● **Supplied records**:
··········

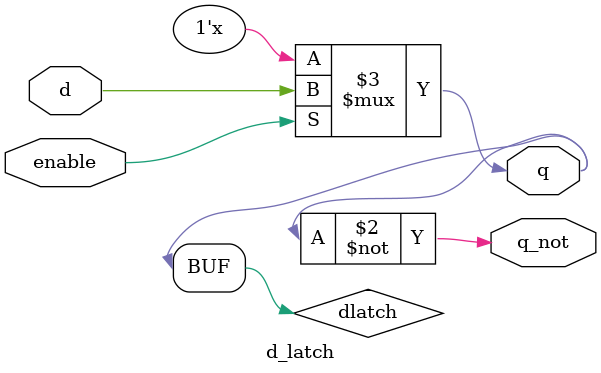
<source format=v>
`timescale 1ns / 1ps

module d_latch(
    input d, enable,
    output q, q_not
    );
    
    reg dlatch;
    
    always @(enable or d) begin
        if (enable)
            dlatch <= d;
    end

    assign q = dlatch;
    assign q_not = ~q;

endmodule
</source>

··········

● **Task prompt**: If a line in the records above includes the string "enable", copy it.

● **Response area**:
    input d, enable,
    always @(enable or d) begin
        if (enable)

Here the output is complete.